D’autres associations s’octroient une capacité d’influence nouvelle, en lien avec les thématiques d’actualité. Le climat, tout d’abord : Inter-Environnement et le WWF marquent le gouvernement arc-en-ciel wallon de leur empreinte, tandis que la Coalition climat, les Jeunes pour le climat ou Extinction Rebellion portent le sujet en tête des priorités. Les migrations, ensuite : la Plateforme citoyenne pour l’accueil des réfugiés s’est attribué un pouvoir inédit en prenant le relais de politiques réservés sur la question.  » Tous peuvent contribuer à faire bouger les lignes, admet le directeur du Crisp, mais l’arbitrage final reste entre les mains des acteurs économiques et du monde politique. Le « mouvement blanc », après l’affaire Dutroux dans les années 1990, avait une dimension comparable. Mais s’il est parvenu à faire changer certaines choses en matière de justice ou de police, il n’a pas réussi à influencer durablement le pouvoir sur le plan politique.  »

Par ailleurs, de nouveaux réseaux importants ont vu le jour. Comme ceux autour du mouvement nationaliste flamand, qui exercent une pression portant ses fruits sur l’électorat flamand. L’époque du pèlerinage de l’Yser est révolue.  » Le site flamingant Doorbraak, par exemple, n’est pas un organe de parti, mais il exerce une influence indéniable, illustre Philippe Van Parijs. Il reprend des articles du mouvement flamand traditionnel mais publie aussi des textes de membres du Vlaams Belang ou d’indépendants qui en sont très éloignés.
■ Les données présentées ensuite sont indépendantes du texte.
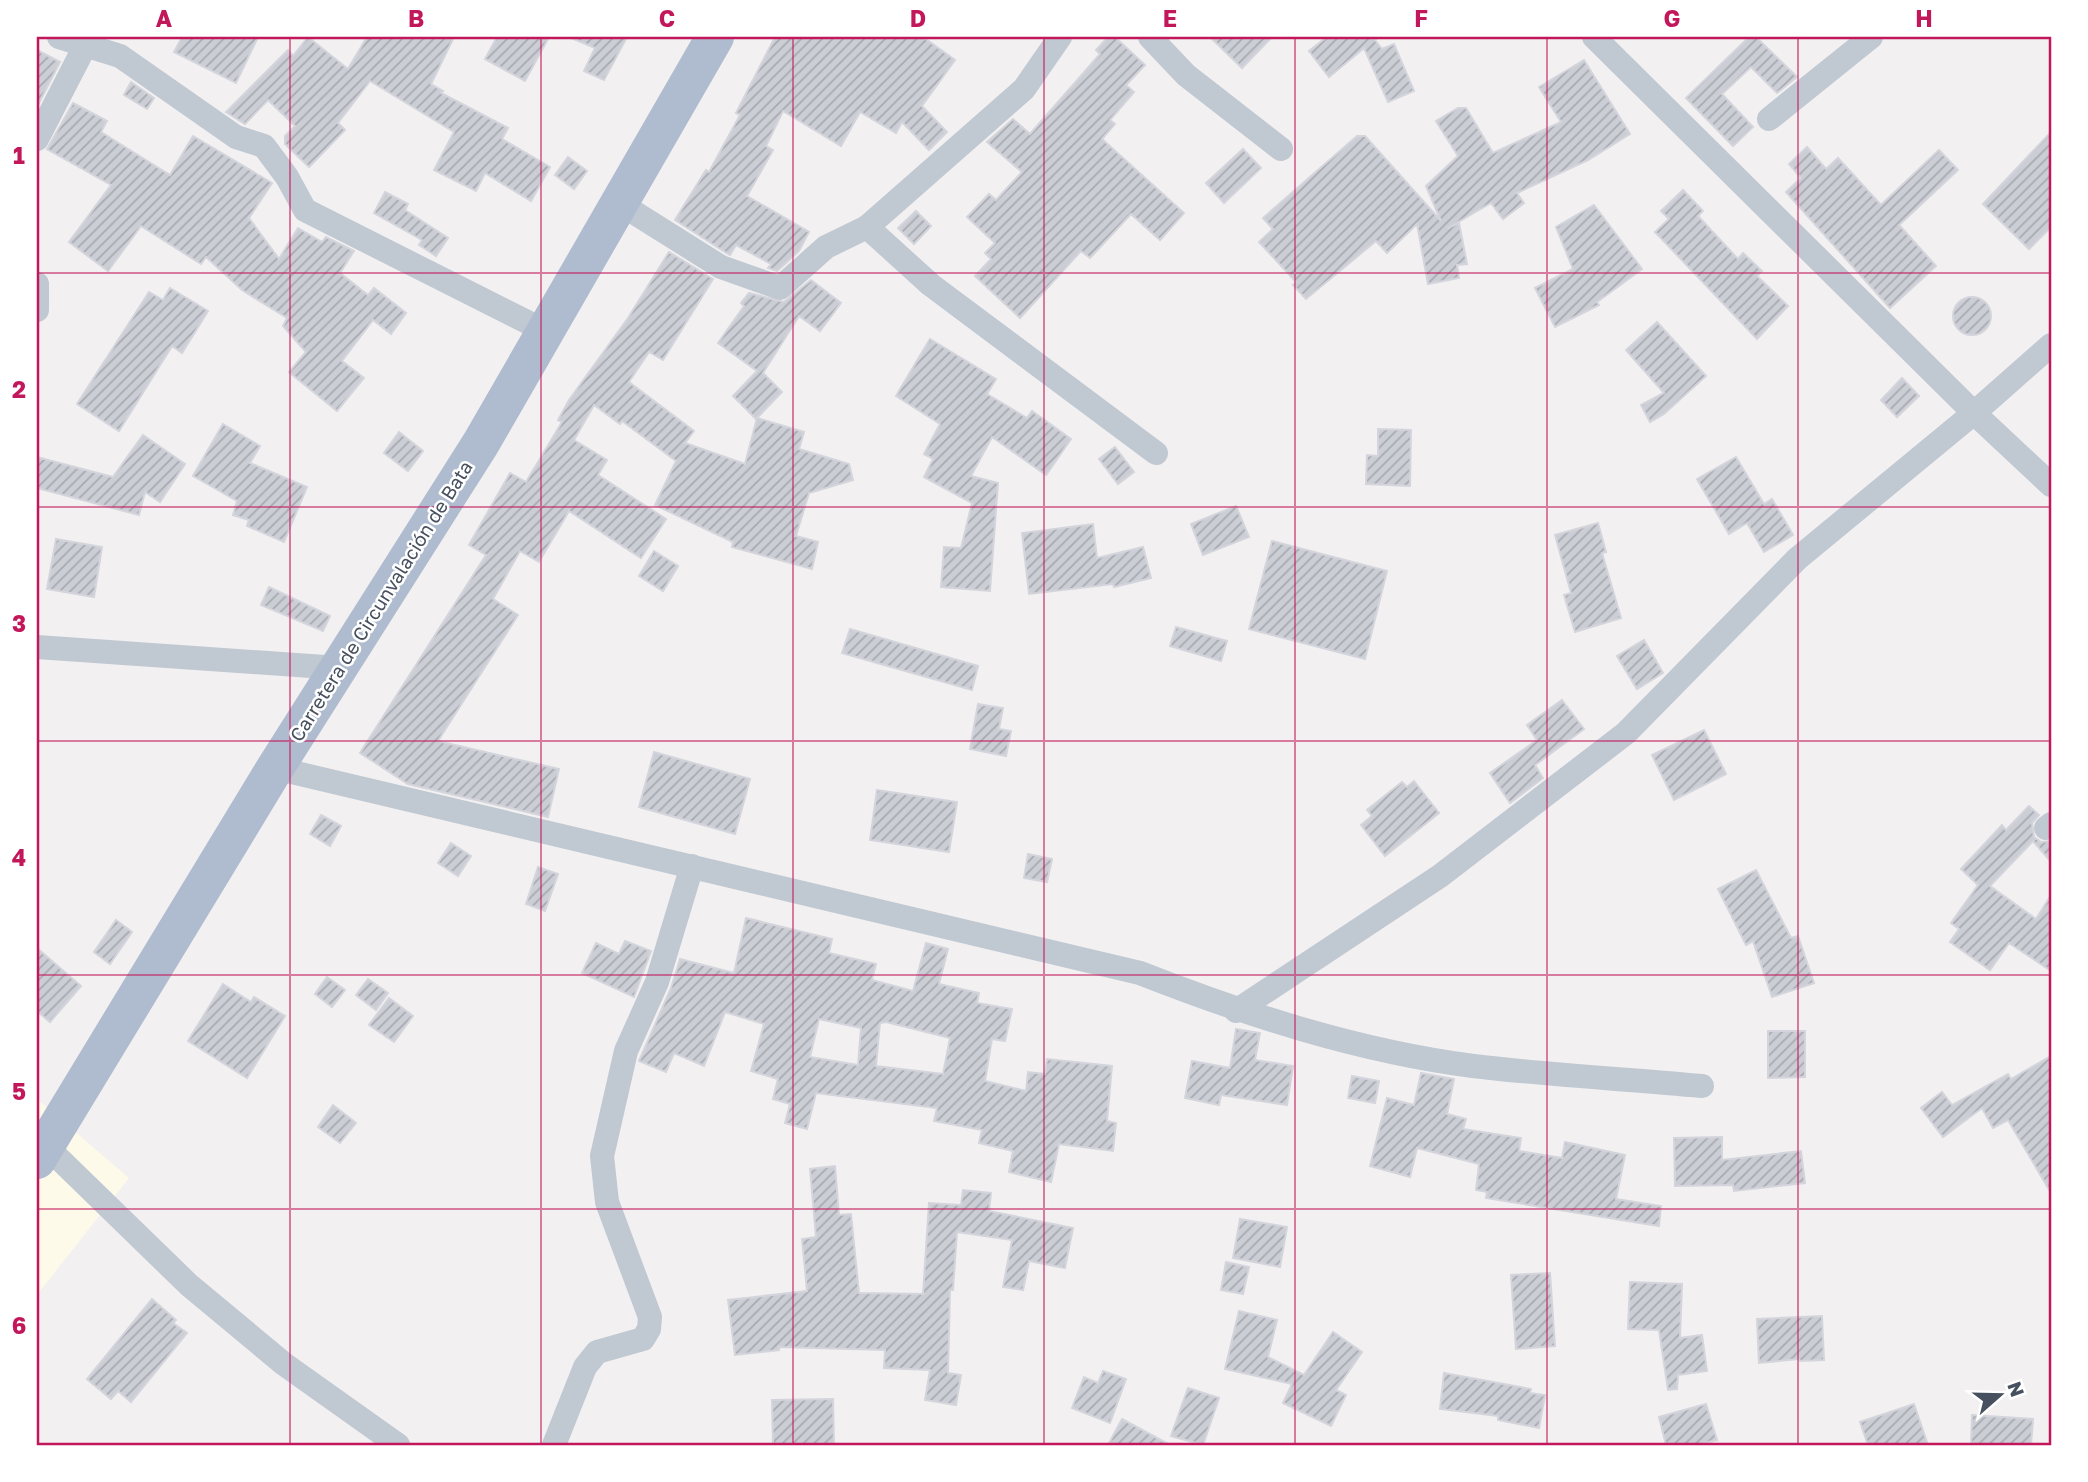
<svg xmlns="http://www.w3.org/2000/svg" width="2088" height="1482" viewBox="0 0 2088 1482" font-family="'Golos Text',sans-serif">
  <defs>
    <pattern id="building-hatch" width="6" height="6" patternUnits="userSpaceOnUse" patternTransform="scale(1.75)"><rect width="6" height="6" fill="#ccced5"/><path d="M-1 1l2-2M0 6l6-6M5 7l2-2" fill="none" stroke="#a7aab0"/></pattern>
  </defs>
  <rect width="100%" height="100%" fill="#f2f0f0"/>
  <!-- commercial -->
  <polygon fill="#fdfaea" points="37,1099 129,1178 37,1295"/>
  <!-- building -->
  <g fill="url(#building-hatch)" stroke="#d4d5dc" stroke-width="2" fill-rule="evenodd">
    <polygon points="182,37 258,37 236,83 174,52"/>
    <polygon points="308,37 348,69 367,37 454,37 431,84 443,91 441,93 508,128 502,139 550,167 531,201 485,173 476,191 434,170 454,132 370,81 338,123 345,130 309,167 285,144 285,136 295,126 268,100 245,124 226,112 288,50 293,56"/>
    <polygon points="497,37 549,37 525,81 485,59"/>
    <polygon points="569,37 627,37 604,80 584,71 595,48"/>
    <polygon points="775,37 923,37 955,60 922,106 947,132 929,150 902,122 896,133 860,112 841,146 783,111 766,146 773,150 747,196 809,232 799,251 777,271 768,268 771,264 736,245 730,255 728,254 675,220 706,170 709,172 740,115 736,113"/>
    <polygon points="1108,37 1115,37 1145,65 1126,85 1134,92 1110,120 1115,124 1102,139 1184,213 1160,240 1131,214 1090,258 1081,251 1020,318 975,276 991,259 985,253 995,243 967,217 989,194 996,200 1022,172 987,142 1013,119 1030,134 1100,54 1096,50"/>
    <polygon points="1210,37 1272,37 1242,68"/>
    <polygon points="1327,37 1379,37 1375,40 1382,49 1394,44 1414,91 1388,102 1364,48 1329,77 1309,51"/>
    <polygon points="1749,37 1756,37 1797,77 1777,93 1751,67 1722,94 1753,127 1733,146 1686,98"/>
    <polygon points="37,50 60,62 37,107"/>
    <polygon points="1584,60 1630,134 1588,160 1517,193 1524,203 1503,219 1491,203 1448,228 1459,223 1467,264 1457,265 1459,278 1428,284 1417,224 1387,253 1376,241 1306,299 1293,285 1296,282 1259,242 1273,229 1263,218 1357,136 1365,136 1441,221 1426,186 1458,156 1436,121 1458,108 1466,108 1493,153 1561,122 1539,87"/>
    <polygon points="131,82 154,98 147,109 124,95"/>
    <polygon points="73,103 107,121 101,132 170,175 193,136 272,183 249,218 279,259 298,228 322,242 326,237 354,251 340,273 368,295 374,288 406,313 391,334 373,320 342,361 364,378 337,411 289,372 306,352 283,326 287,318 242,290 206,257 201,264 141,226 108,271 69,242 111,185 47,149"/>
    <polygon points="2051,132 2051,227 2029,249 1983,204"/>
    <polygon points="1807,147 1826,169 1838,158 1881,205 1939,150 1958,170 1899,225 1936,266 1890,308 1786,192 1801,178 1789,164"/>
    <polygon points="1243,149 1261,168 1224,203 1206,183"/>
    <polygon points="568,157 587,171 574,189 555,175"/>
    <polygon points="1683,190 1703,211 1698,216 1738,259 1743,253 1762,271 1757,276 1788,306 1757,339 1655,232 1669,219 1661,211"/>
    <polygon points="385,192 408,204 405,210 448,238 436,256 419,245 422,240 374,213"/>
    <polygon points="1594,205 1642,269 1597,302 1599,305 1555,327 1535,288 1573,269 1556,227"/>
    <polygon points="916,211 931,226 914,244 898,228"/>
    <polygon points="669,252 713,279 663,360 649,352 629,382 694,431 685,443 745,464 757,418 804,432 799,449 849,464 853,480 809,493 796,536 818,542 812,569 732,547 733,542 655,505 676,461 622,421 620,424 594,405 574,440 607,460 598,475 666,519 641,558 569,511 539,562 520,551 493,599 518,615 438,741 559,769 548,817 408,784 360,753 486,555 469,545 510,473 526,482 562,422 558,420 569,400 628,318"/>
    <polygon points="811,280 841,303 820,331 799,316 763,373 782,392 756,419 733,396 757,371 718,343 744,306 741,303 749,293 784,302"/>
    <polygon points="170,288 208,311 182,353 172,346 119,431 77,404 149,292 163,300"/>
    <circle cx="1972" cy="316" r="19"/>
    <polygon points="1657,322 1706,376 1664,414 1650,422 1641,405 1664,393 1626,350"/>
    <polygon points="930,339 996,379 987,394 1027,418 1032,411 1071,439 1046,475 992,437 971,476 998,483 990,591 941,587 944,547 961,548 972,503 924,477 933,459 924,454 940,424 896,396"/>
    <polygon points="1902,378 1919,396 1897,417 1881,400"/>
    <polygon points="223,424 260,446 250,463 307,487 284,542 247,526 249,520 233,515 237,501 193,476"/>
    <polygon points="1378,429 1411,430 1410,486 1366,484 1367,455 1378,456"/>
    <polygon points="399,432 423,451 408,471 384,453"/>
    <polygon points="143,435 185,464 160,502 145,492 139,515 37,488 37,457 113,477"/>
    <polygon points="1115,447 1134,472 1118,484 1099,459"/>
    <polygon points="1736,457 1764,504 1772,499 1793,535 1764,552 1747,523 1729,534 1697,479"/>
    <polygon points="1236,506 1249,537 1203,555 1191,524"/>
    <polygon points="1598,523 1606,552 1602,553 1621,618 1575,632 1564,595 1571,593 1555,535"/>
    <polygon points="1093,524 1097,558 1143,547 1151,578 1114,587 1113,584 1029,594 1022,533"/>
    <polygon points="56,539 102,547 94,597 47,589"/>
    <polygon points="1272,541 1387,571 1365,659 1249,629"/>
    <polygon points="654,551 678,566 663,591 639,576"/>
    <polygon points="269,587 330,616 323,631 261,605"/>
    <polygon points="1176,627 1227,641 1221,661 1170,646"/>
    <polygon points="850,629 978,666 972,690 842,653"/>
    <polygon points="1644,640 1663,673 1637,689 1617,656"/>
    <polygon points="1562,700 1584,729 1535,765 1543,778 1510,803 1490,773 1537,740 1527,725"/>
    <polygon points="978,704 1003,708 999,729 1011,731 1006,756 970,749"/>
    <polygon points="1704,730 1726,774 1674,800 1652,755"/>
    <polygon points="654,752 750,779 735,834 639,807"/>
    <polygon points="1414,781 1439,813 1385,856 1361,825 1372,816 1367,810 1402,782 1407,787"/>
    <polygon points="877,790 957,802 949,852 870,840"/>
    <polygon points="2029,806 2039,815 2032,823 2034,837 2041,842 2051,841 2051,862 2033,841 1990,886 2036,919 2051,895 2051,971 2009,943 1990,970 1950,942 1959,929 1951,923 1978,885 1961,869 2002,825 2006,830"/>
    <polygon points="321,815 341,826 330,846 310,834"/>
    <polygon points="451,843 471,856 458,876 438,863"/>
    <polygon points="1028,854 1052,859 1047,882 1024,878"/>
    <polygon points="538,867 558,874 545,911 526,904"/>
    <polygon points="1756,870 1791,938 1798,936 1814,983 1772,997 1753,941 1746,945 1718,889"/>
    <path d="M746,918L832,939L829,953L876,964L872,980L913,991L926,943L948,949L939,984L979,993L977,1003L1012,1009L1005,1041L992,1039L985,1081L1026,1091L1028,1072L1045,1074L1047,1059L1112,1066L1107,1121L1116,1123L1113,1151L1059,1144L1051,1182L1009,1172L1013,1151L979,1143L982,1130L934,1121L937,1108L816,1093L807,1129L785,1123L790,1104L773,1099L778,1079L751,1071L764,1024L725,1012L704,1066L674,1053L666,1072L639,1061L671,988L680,959L734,973ZM819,1019L861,1028L858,1065L810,1057ZM886,1022L950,1038L943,1074L876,1066L880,1023Z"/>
    <polygon points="116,920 132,932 110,964 94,952"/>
    <polygon points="625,941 651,951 634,997 582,973 596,943 619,954"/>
    <polygon points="37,948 81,986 50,1022 37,1011"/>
    <polygon points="327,977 345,990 332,1007 315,994"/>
    <polygon points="368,979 388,993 376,1010 356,995"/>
    <polygon points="223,984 251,1002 254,997 285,1016 247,1078 188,1041"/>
    <polygon points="389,998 413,1016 394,1042 369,1025"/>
    <polygon points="1236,1029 1260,1033 1255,1060 1293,1066 1287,1105 1221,1095 1219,1105 1185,1098 1192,1061 1230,1068"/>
    <polygon points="1768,1031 1805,1031 1805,1077 1768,1078"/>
    <polygon points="2051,1056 2051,1193 2008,1120 1993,1128 1982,1108 1943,1137 1921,1108 1942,1092 1952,1105 2008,1074 2011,1079"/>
    <polygon points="1421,1073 1454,1079 1447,1114 1466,1119 1463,1129 1521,1138 1519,1151 1562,1158 1565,1142 1625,1155 1616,1199 1661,1206 1659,1226 1486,1198 1487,1192 1476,1190 1479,1164 1417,1148 1410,1177 1370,1166 1387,1098 1414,1105"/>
    <polygon points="1352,1076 1379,1081 1375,1103 1348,1098"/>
    <polygon points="333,1105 356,1123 340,1143 318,1127"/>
    <polygon points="1722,1137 1722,1160 1801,1151 1805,1183 1734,1191 1733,1185 1675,1186 1674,1138"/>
    <polygon points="835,1166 839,1215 851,1214 859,1293 923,1294 929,1203 961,1205 963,1190 991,1193 989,1211 1073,1228 1065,1268 1029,1261 1023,1290 1003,1287 1012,1240 957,1232 953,1290 950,1290 948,1373 961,1375 956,1405 925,1400 930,1370 884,1368 885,1350 779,1347 779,1350 735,1355 728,1300 807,1291 802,1239 816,1237 810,1169"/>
    <polygon points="1240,1219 1287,1227 1280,1267 1233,1258"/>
    <polygon points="1226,1262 1249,1267 1243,1294 1221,1290"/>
    <polygon points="1550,1273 1555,1346 1516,1349 1511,1275"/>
    <polygon points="1630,1282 1682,1284 1680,1338 1702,1335 1707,1371 1678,1375 1677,1389 1668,1390 1659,1330 1628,1329"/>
    <polygon points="152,1299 176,1320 173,1323 187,1333 131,1402 118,1391 111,1399 87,1379"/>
    <polygon points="1239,1311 1277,1320 1268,1357 1304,1375 1333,1332 1362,1352 1336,1390 1346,1395 1331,1426 1283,1403 1292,1384 1225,1369"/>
    <polygon points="1822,1316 1824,1360 1800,1361 1799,1359 1759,1363 1757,1319"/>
    <polygon points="1103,1371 1126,1379 1110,1423 1072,1408 1084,1377 1098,1383"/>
    <polygon points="1444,1373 1531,1389 1530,1393 1545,1395 1539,1428 1498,1420 1498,1416 1440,1409"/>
    <polygon points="1188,1388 1219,1398 1203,1445 1171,1436"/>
    <polygon points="833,1399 834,1445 773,1445 772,1400"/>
    <polygon points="1706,1404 1717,1440 1697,1445 1666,1445 1659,1417"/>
    <polygon points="1914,1404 1928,1445 1868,1445 1860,1422"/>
    <polygon points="1972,1415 2033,1419 2031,1445 1971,1445"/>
    <polygon points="1122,1419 1170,1445 1108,1445"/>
  </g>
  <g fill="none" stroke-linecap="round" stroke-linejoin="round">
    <!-- street -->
    <g stroke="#c0c8d2" stroke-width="24">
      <polyline points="59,37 120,56 236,137 264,146 287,177 305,210 545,331"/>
      <polyline points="1150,37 1186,75 1281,149"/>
      <polyline points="1594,37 1974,413 2051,485"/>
      <polyline points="1769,119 1871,37"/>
      <polyline points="37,139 85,46"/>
      <polyline points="619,203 721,267 780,288 826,247 867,227 1024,89 1060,37"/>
      <polyline points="867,227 931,285 1156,453"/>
      <polyline points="37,284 37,310"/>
      <polyline points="37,647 339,668"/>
      <path d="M275,768L1140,973C1247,1015 1358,1051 1473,1066C1549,1075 1626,1079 1702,1086"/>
      <polyline points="2046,828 2051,824"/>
      <polyline points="1236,1011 1440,876 1626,733 1797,559 1974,413 2051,345"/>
      <polyline points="46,1146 189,1285 284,1364 398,1445"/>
      <polyline points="554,1445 585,1367 597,1352 643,1339 649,1329 650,1317 607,1202 602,1156 626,1051 657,982 692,866"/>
    </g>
    <!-- primary -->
    <polyline stroke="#afbbcf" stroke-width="38" points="37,1160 275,768 481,443 715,37"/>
  </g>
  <!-- grid -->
  <path fill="none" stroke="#c2185b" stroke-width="2" stroke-opacity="0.55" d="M290,37V1445M541,37V1445M793,37V1445M1044,37V1445M1295,37V1445M1547,37V1445M1798,37V1445M37,273H2051M37,507H2051M37,741H2051M37,975H2051M37,1209H2051"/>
  <g text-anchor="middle" stroke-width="5" stroke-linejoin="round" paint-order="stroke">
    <!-- street labels -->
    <g font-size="19" fill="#47505e" stroke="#fff">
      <text transform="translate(381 601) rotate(-58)" y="7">Carretera de Circunvalación de Bata</text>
    </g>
  </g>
  <!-- border -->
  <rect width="2088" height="1482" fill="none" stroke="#ffffff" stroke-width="77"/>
  <!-- north arrow -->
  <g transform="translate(2000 1395) rotate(70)" stroke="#ffffff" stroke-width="5" paint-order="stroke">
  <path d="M0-5L12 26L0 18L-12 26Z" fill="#47505e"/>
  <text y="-10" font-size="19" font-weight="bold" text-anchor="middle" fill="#47505e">N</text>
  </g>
  <rect x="38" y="38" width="2012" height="1406" fill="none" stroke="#c2185b" stroke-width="2.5"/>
  <g font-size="23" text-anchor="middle" font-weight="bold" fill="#c2185b">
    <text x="164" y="27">A</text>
    <text x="416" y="27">B</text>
    <text x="667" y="27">C</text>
    <text x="918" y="27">D</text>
    <text x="1170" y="27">E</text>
    <text x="1421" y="27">F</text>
    <text x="1672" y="27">G</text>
    <text x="1924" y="27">H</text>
    <text x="19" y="164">1</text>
    <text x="19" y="398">2</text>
    <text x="19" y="632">3</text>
    <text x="19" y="866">4</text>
    <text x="19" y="1100">5</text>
    <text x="19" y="1334">6</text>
  </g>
</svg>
Cela avec un réel souci de qualité mais avec un biais énorme ; on va évidemment y relayer plus que volontiers des informations sur la corruption en Wallonie ou les transferts entre Régions.  »

Enfin, moins visibles, les lobbies particuliers valent eux également leur pesant de pouvoir.  » Ils défendent des intérêts particuliers et ne s’en cachent pas, même s’ils le font plus discrètement, souligne Jean Faniel. C’est le cas de l’industrie du tabac, du glyphosate, de l’armement en Wallonie ou ailleurs…  » Ainsi, plus de dix mille organisations sont actives pour tenter de peser sur les décisions européennes !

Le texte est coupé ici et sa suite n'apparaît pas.